Grup a

Kesempatan Ceko Terbuka

Kompas.com - 13/06/2012, 09:43 WIB

Wroclaw, Selasa - Setelah kalah 1-4 dari Rusia, Ceko memulai pertandingan kedua dengan berapi-api. Pada pertandingan melawan Yunani di Stadion Municipal, Wroclaw, Polandia, Selasa (12/6), Ceko menang 2-1. Hasil gemilang itu membuat runner up Piala Eropa 1996 itu membuka kesempatan maju ke delapan besar.

Baru dua menit 17 detik setelah wasit Stephane Lannoy meniup peluit kick off, gelandang tengah Ceko, Thomas Hubschman, menemukan ruang kosong yang ditinggalkan bek Kyriakos Papadopoulos. Umpan terobosan lurus sangat terarah disambut baik oleh Petr Jiracek.

Jose Holebas dan kapten Yunani Giorgos Karagounis berupaya menghadang Jiracek, pemain setinggi 180 cm itu. Namun, mereka kalah langkah. Kiper Kostas Chalkias masih berupaya menepis tendangan keras pemain CfL Wolfsburg, Jerman, berusia 26 tahun itu. Namun, bola tetap masuk ke gawang.

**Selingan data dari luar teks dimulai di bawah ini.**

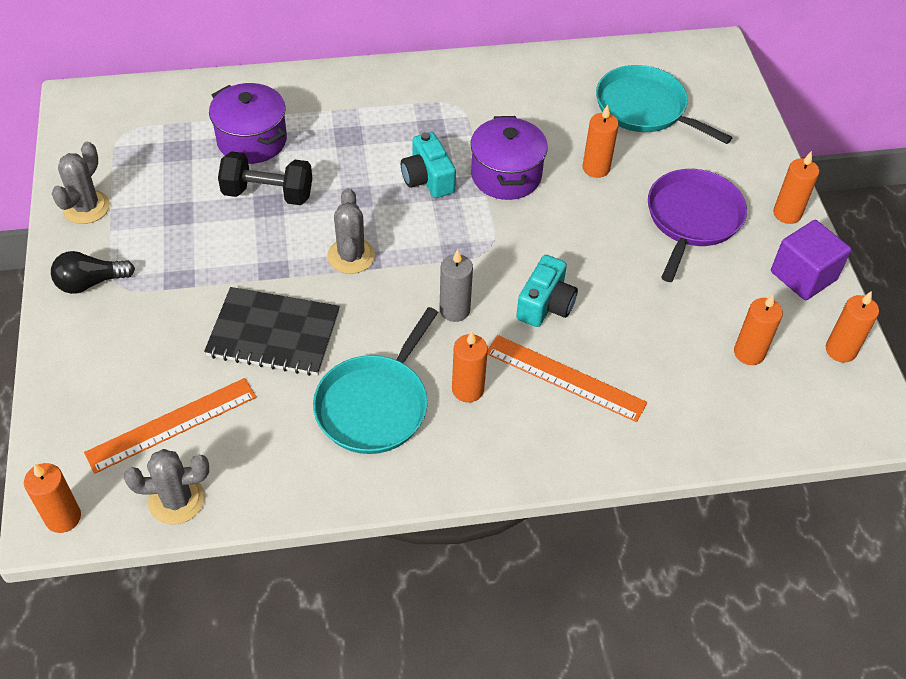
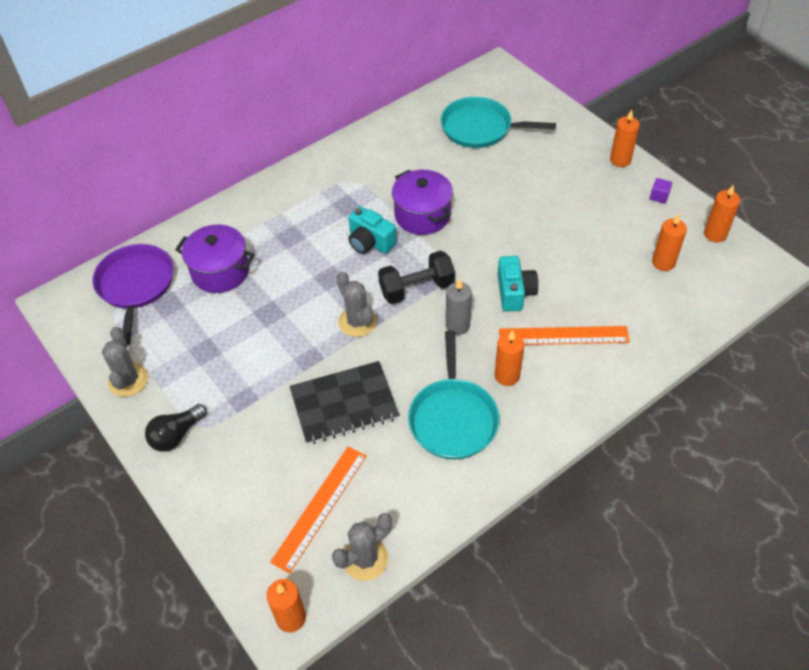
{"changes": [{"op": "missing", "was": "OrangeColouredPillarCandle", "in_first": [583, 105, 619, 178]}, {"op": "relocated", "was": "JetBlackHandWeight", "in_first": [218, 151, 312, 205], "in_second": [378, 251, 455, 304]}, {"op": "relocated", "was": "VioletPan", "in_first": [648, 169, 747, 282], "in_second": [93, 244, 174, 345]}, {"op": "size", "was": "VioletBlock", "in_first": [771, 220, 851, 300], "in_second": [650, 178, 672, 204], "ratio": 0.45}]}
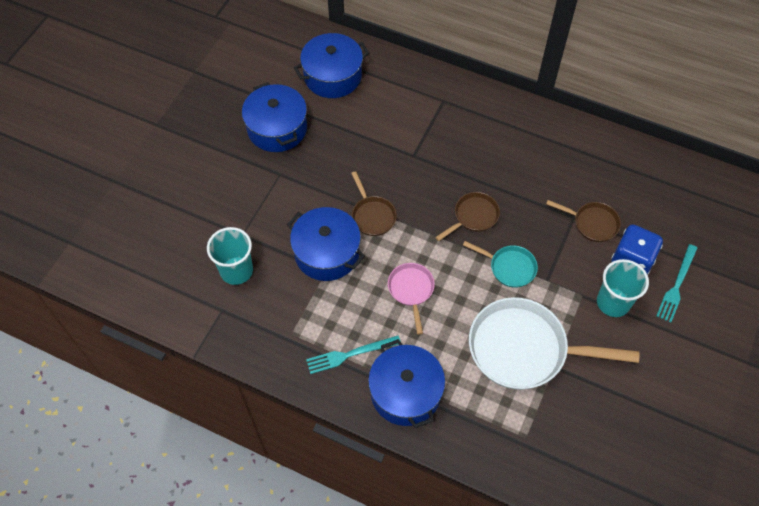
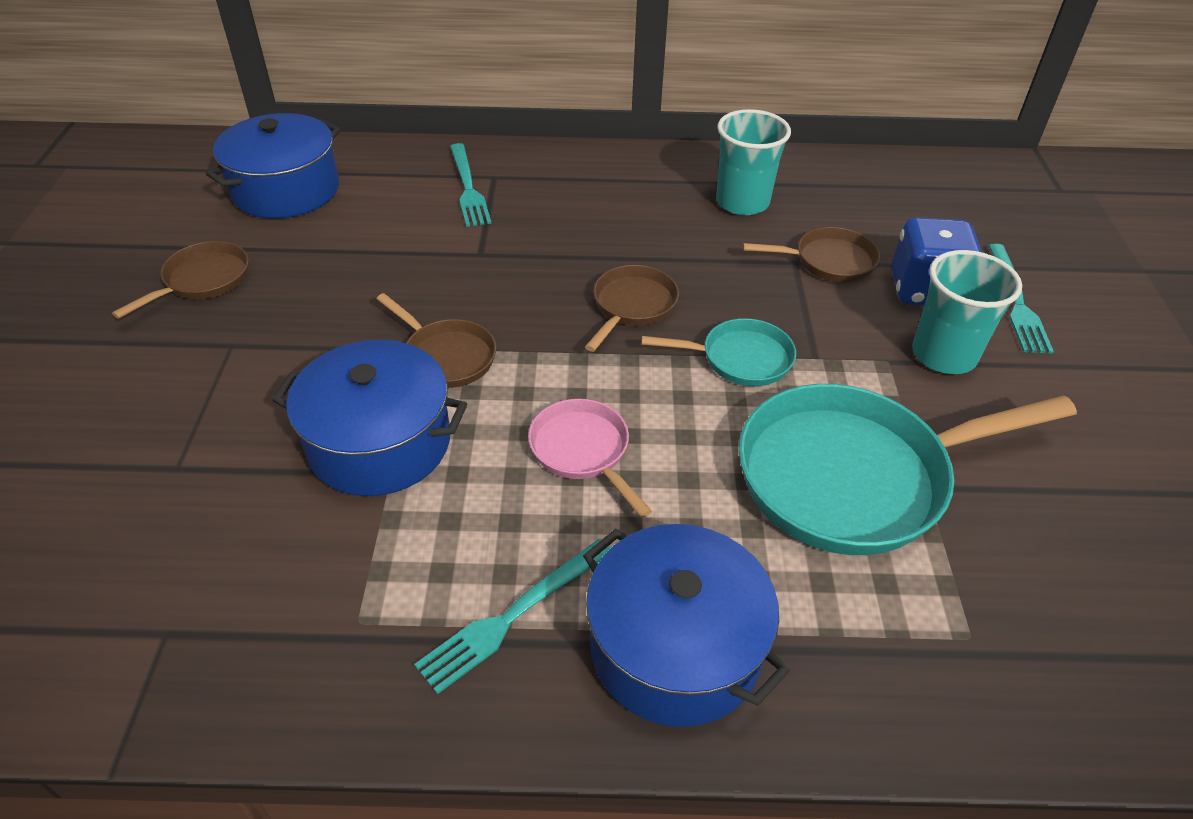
{"changes": [{"op": "exchanged", "was": "RoyalBluePot", "now": "BrownPan", "in_first": [242, 82, 307, 152], "in_second": [112, 241, 249, 319]}, {"op": "relocated", "was": "TealBeaker", "in_first": [207, 227, 253, 285], "in_second": [716, 109, 791, 215]}, {"op": "colour", "was": "SnowWhitePan", "now": "TealPan", "in_first": [469, 297, 639, 390], "in_second": [739, 384, 1077, 555]}, {"op": "appeared", "now": "TealDinnerFork", "in_second": [450, 143, 491, 227]}]}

Tertinggal 0-1 membuat Yunani meningkatkan tekanan. Namun, Michal Kadlec, Tomas Sivok, dan David Limbersky yang mengawal pertahanan Ceko bermain apik, menjaga area gawang yang dijaga Petr Cech. Bahkan, bek kanan Theo Gebre Selassie bermain jauh ke depan membantu penyerangan.

Di menit keenam, umpan terobosan Tomas Rosicky yang terarah ke samping kanan gawang bisa ditarik Selassie ke depan gawang. Gelandang Vaclav Pilar sudah menunggu. Meski dihalangi dua pemain belakang Yunani, Kostas Katsouranis dan Vasilis Torosidis, pemain klub Viktoria Plzen itu berhasil menyentuh bola sembari menjatuhkan badan. Gol kembali tercipta.

Unggul dua gol, tempo permainan Ceko tidak kendur. Sorakan pendukung Ceko membuat Stadion Wroclaw terus bergema. Menit ke-18, lagi-lagi Pilar terlepas dari kawalan di dekat kotak penalti, tetapi tendangan menyusur tanahnya masih jauh dari sudut kanan gawang Chalkias.

Tidak berapa lama, Chalkias digantikan oleh Michalis Sifakis karena paha kanannya cedera. Kiper pengganti itu bermain cukup apik. Setidaknya dia dapat menghalangi tendangan keras Rosicky ke sudut kanan gawangnya pada menit ke-28. Bola hanya menghasilkan tendangan pojok.

Peluang emas Yunani akhirnya muncul di menit ke-40 tatkala umpan menyilang Torosisidis dari kanan dapat disambar Fotakis dengan kepalanya. Bola masuk ke gawang Cech. Hanya saja, gol dianulir karena hakim garis mengangkat bendera kuning. Off-side.

Di awal babak kedua, keberuntungan mulai memihak Yunani. Umpan Holebas dari sisi kiri diselesaikan oleh Samaras dengan sebuah tendangan lemah ke arah kotak penalti Ceko.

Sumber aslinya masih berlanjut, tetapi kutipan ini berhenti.